Amazon Web Services is the cloud provider most often cited in scientific articles about high performance applications in the cloud. Meanwhile, cloud competitor Rackspace has not ventured much into the high scientific computing arena.
That is, until this week when Rackspace, noted provider of cloud services, will be looking at getting into the cloud based HPC game by partnering with CERN, a development that was announced on Monday.
“We have never really played in research, higher education, and other technical spaces,” says Rackspace CTO John Engates, “but we are getting traction now, thanks to OpenStack.” With the partnership with CERN and the ensuing work on OpenStack, Rackspace hopes to join those ranks. Indeed, they are certainly starting with one of the higher profile scientific computing use cases.
CERN’s partnership with Rackspace comes out of a division called openlab that CERN set up to experiment with IT storage and computational structures, some of which will take place in the public cloud offerings provided by Rackspace.
According to CERN, the Large Hadron Collider generates 25 petabytes of data per year on its own. Engates noted that CERN actually generates more data than that, but they end up discarding some of it simply as a result of lack of storage resources.
Specifically, the organization tasked with finding somewhere to put all of the data generated by the Large Hadron Collider needed a partner that would provide a space for all of the floating data that gets destroyed as a result of there simply not existing enough room.
A significant amount of resources from the partnership will be dedicated to incorporating the open source OpenStack into the scientific organization’s IT infrastructure.
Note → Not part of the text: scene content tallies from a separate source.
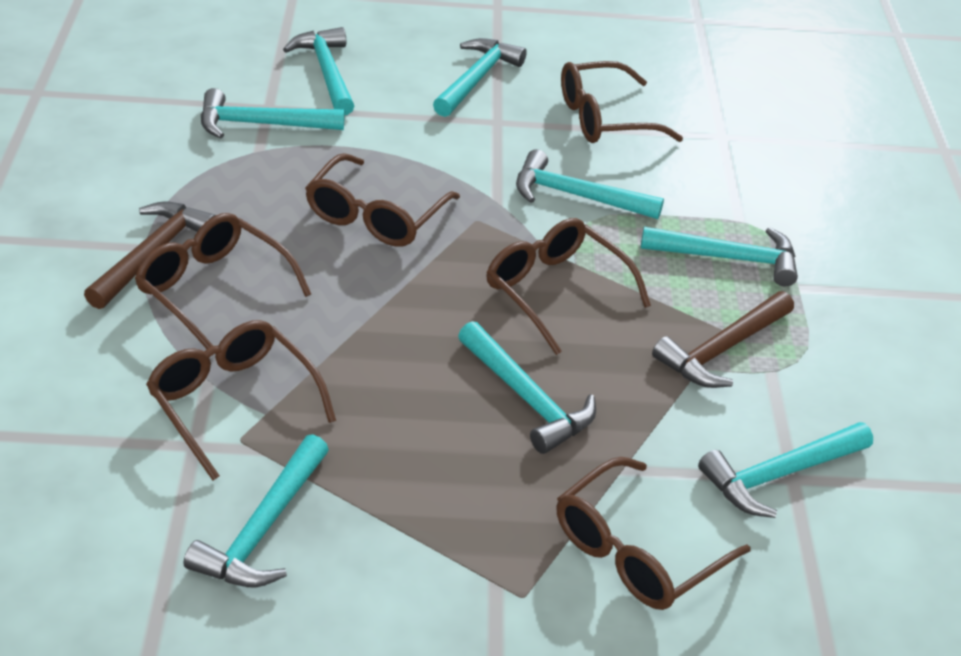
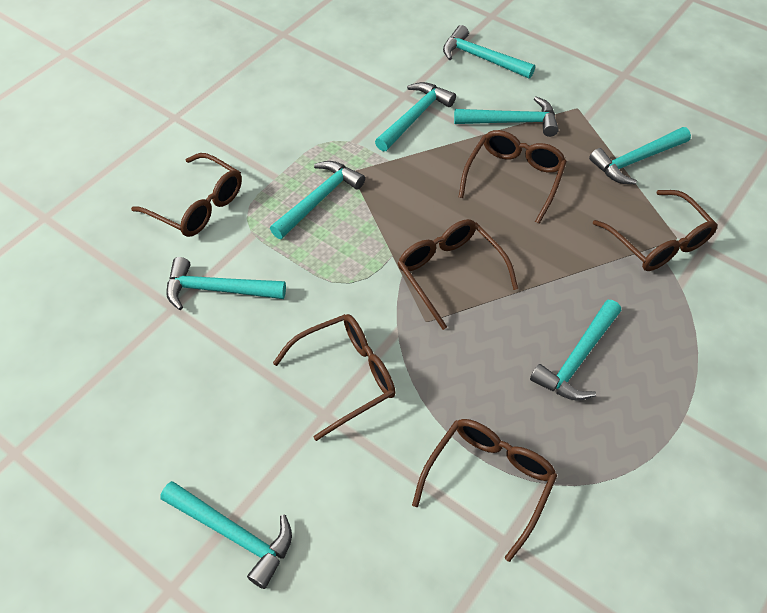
brown hammer: 2 -> 0

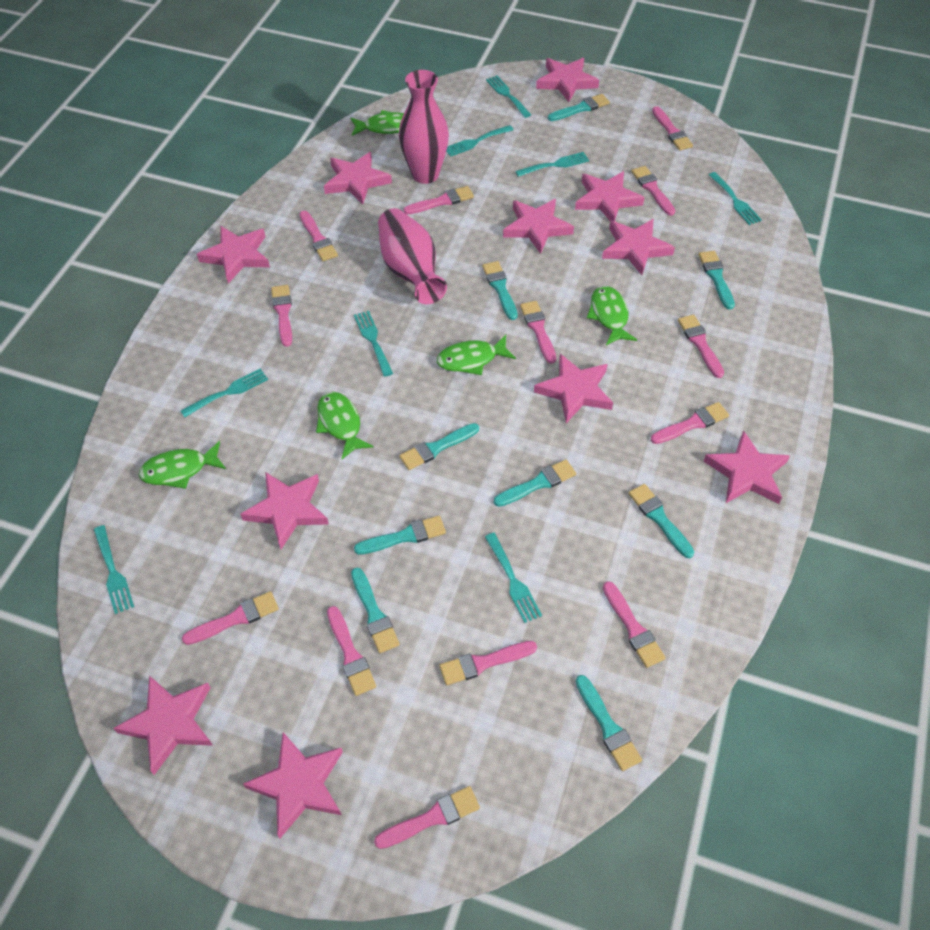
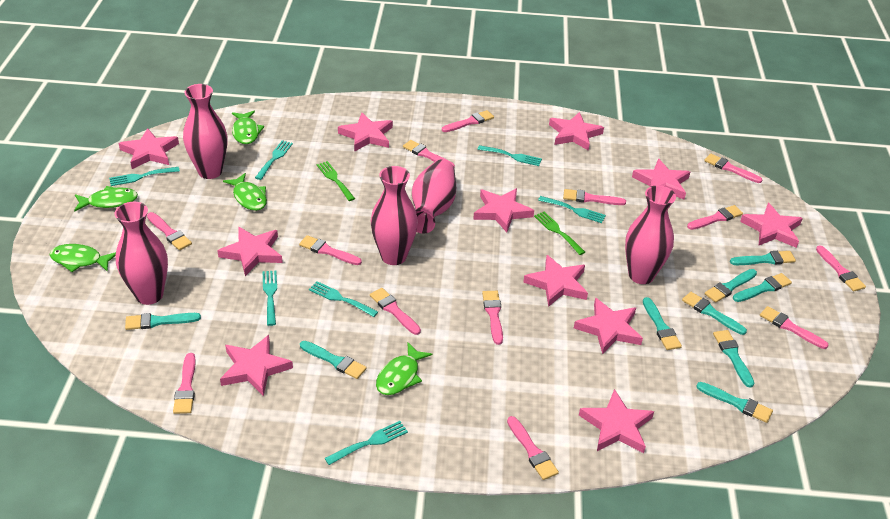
green fork: 0 -> 2
pink vase: 2 -> 5
turquoise fork: 8 -> 7

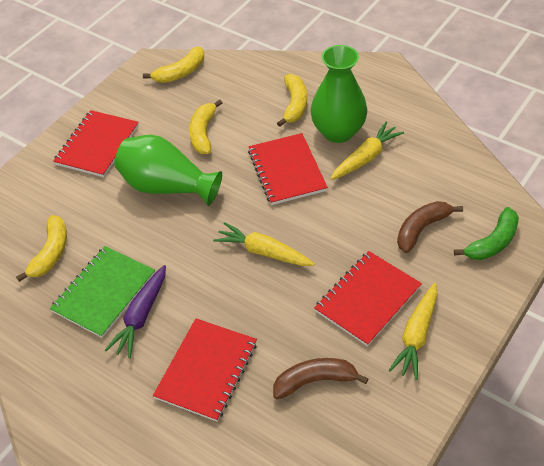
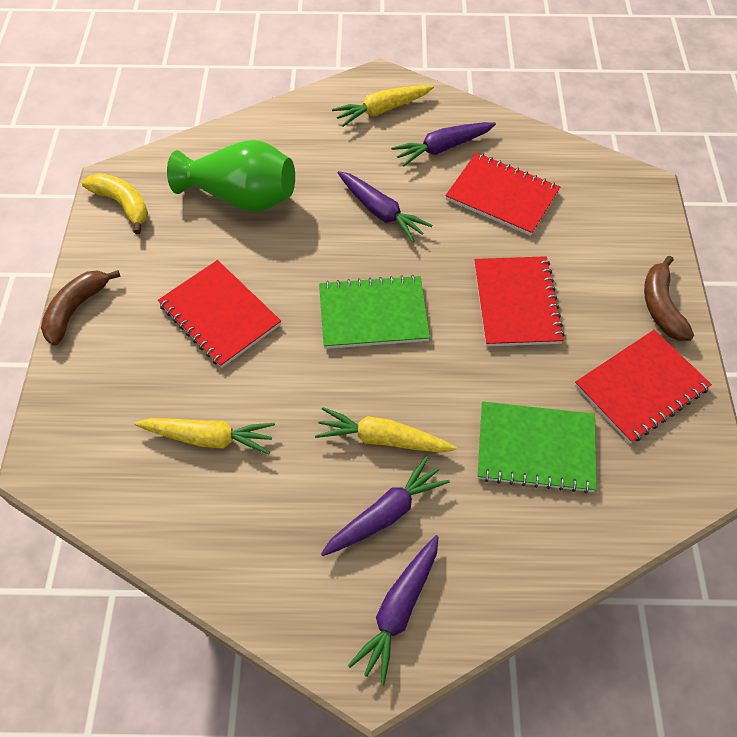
green banana: 1 -> 0
green notebook: 1 -> 2
green vase: 2 -> 1
purple carrot: 1 -> 4
yellow banana: 4 -> 1

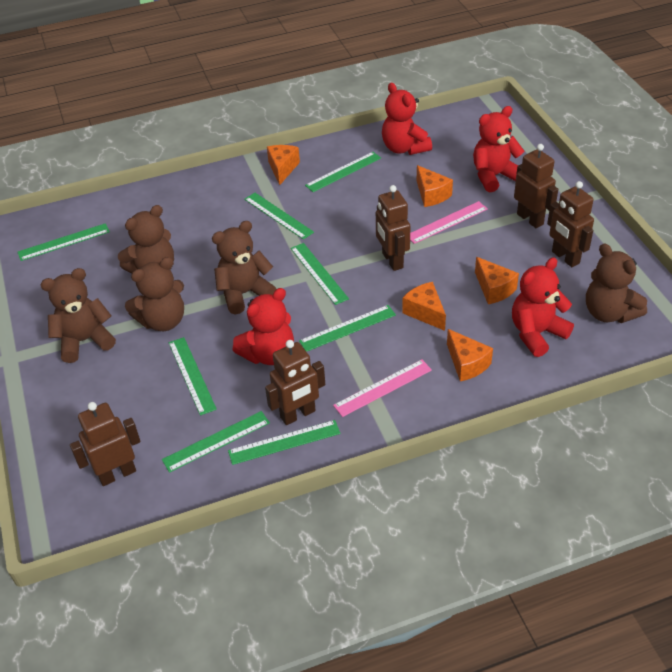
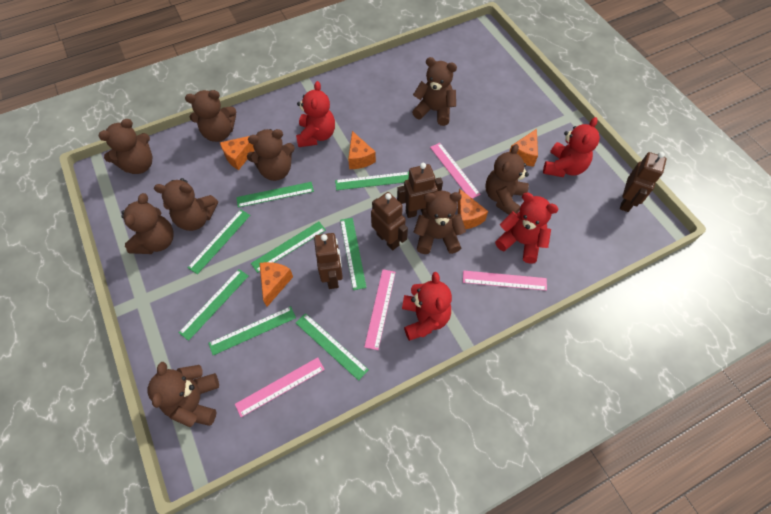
brown robot: 5 -> 4
brown teddy bear: 5 -> 9
pink ruler: 2 -> 4

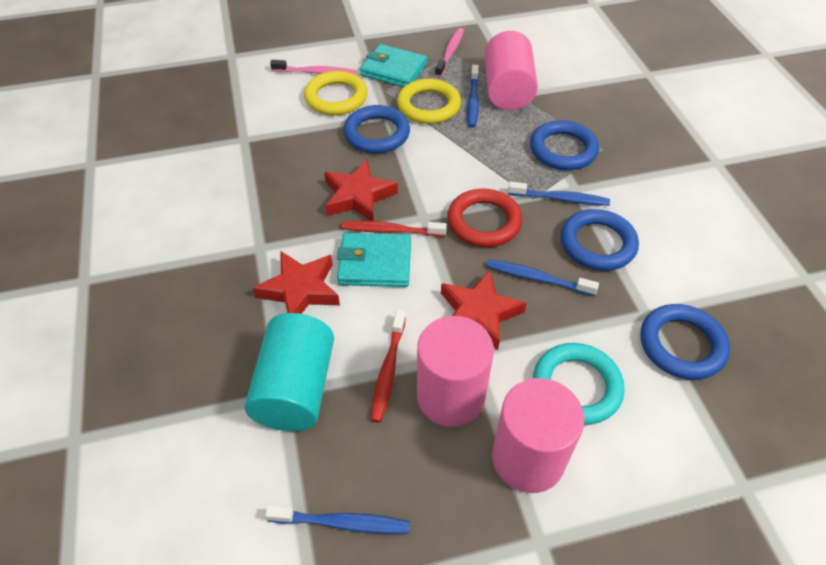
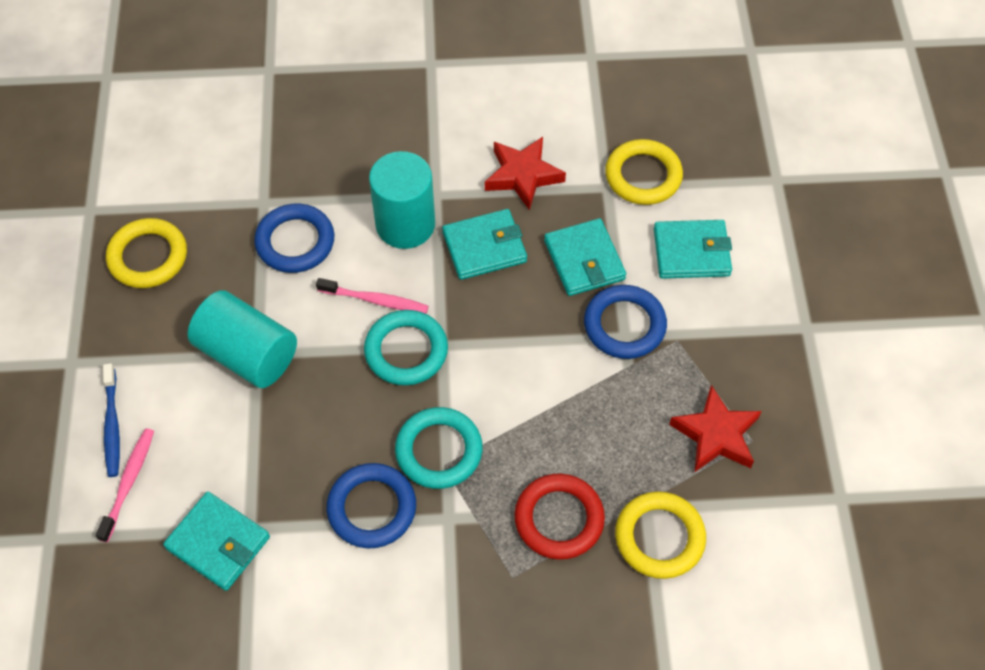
blue ring: 4 -> 3
blue toothbrush: 4 -> 1
pink cylinder: 3 -> 0
red star: 3 -> 2
red toothbrush: 2 -> 0
turquoise cylinder: 1 -> 2
turquoise ring: 1 -> 2
turquoise wallet: 2 -> 4
yellow ring: 2 -> 3

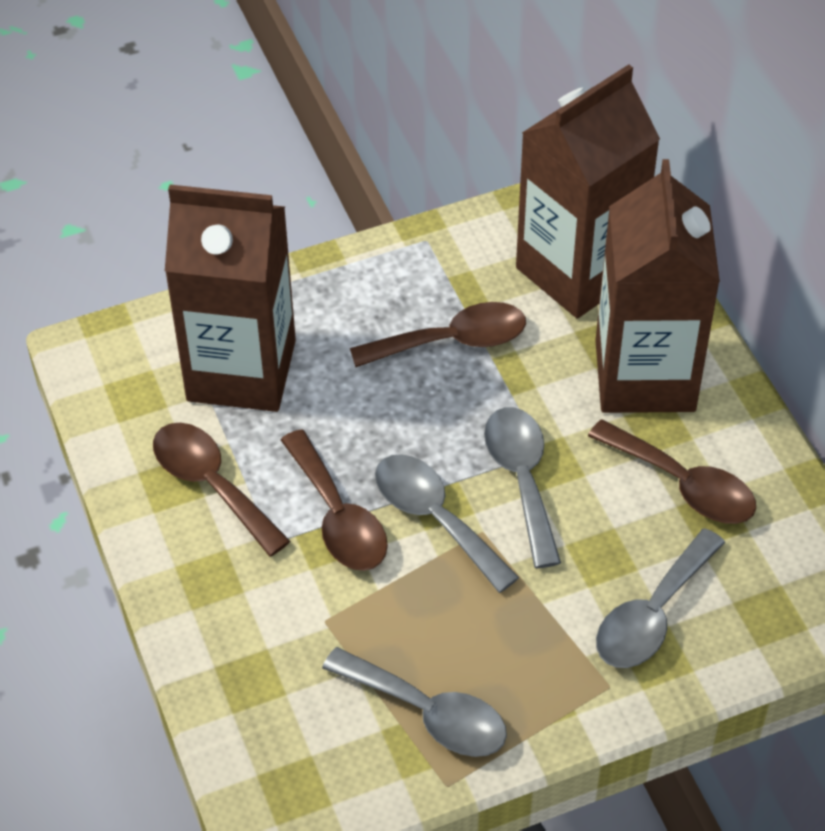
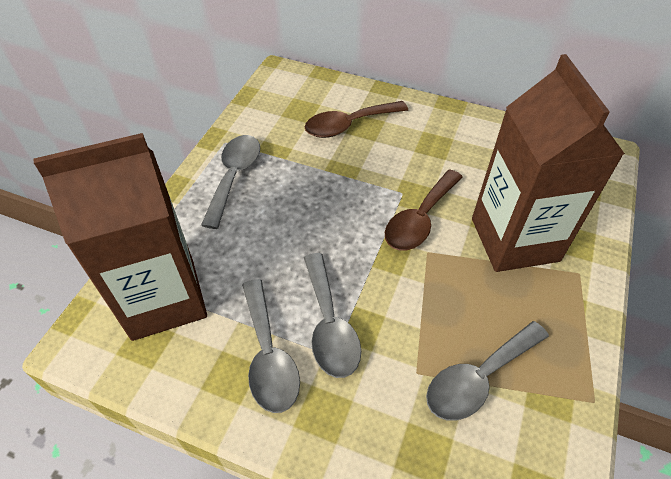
brown carton: 3 -> 2
brown spoon: 4 -> 2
Beyond expanding their storage and computational resources, the appeal here for CERN is the continuing promotion of open source technologies to carry out cloud-based projects. According to CERN’s IT infrastructure manager Tim Bell in the video below detailing CERN’s OpenStack efforts and what it means for CERN’s overall goals, “CERN’s always been a contributor to open source projects…Open source technology allows us to be able to contribute to improvements without having to do the work ourselves.”
Bell is planning on adding 15,000 hypervisors to support CERN’s experimental workloads. The goal here will be to improve the virtualization process such that the performance penalty for moving workloads, especially the high performance workloads with which CERN often handles, is not overly dramatic. Part of that, according to Engates, will involve OpenStack to enable the usage of APIs.
“They are also looking at OpenStack as a way to put APIs on the front of their supercomputers,” says Engates.
Aside from the ramifications of CERN moving certain storage and computational necessities to a cloud based system, somewhat of an inevitability if one has been following their desire to keep the balance of their data, Rackspace’s entry into the scientific computing field could mark a significant moment in porting high performance applications into a virtualized environment.
This is not CERN’s first dealing with Rackspace, as they used the ‘Swift’ object storage controller three years ago as part of the foundation of their OpenStack storage system. The work done on OpenStack to improve its provisioning by CERN and now Rackspace could promote the moving of more high performance applications to a cloud as the performance cost from a virtualized layer between the servers and the applications dwindles.
Until that happens, CERN does plan to add those aforementioned 15,000 hypervisors to virtualize current workloads. Another aspect to the partnership is the allocation of resources from both CERN’s private cloud and Rackspace’s public cloud and how to get the two to mesh such that workloads are optimized.
“We’ve collaborated with them to make their workloads not only go to the public cloud,” said Jim Curry, SVP, General Manager, Rackspace Private Cloud, “but also to do work within their private cloud, and most importantly developing a platform that allows them to choose to consume public cloud resources or private cloud resources.” That dichotomy between public and private cloud, as shown in the picture below, is important in keeping with CERN’s previously stated goal of allowing access to their datasets to researchers across the world.
HPC in the Cloud has examined recently the issues facing CERN and what they were hoping to accomplish as a global scientific initiative through making datasets accessible over Google servers. In that case, Google was making available 100,000 servers to the researchers for what was essentially overflow computational support.
This Rackspace-CERN partnership has ramifications on multiple levels of the HPC cloud spectrum, including furthering CERN’s goals of keeping all of their data and providing access to datasets for researchers across the globe, as well as potentially entering another player into the experimental application field for scientific computing in Rackspace.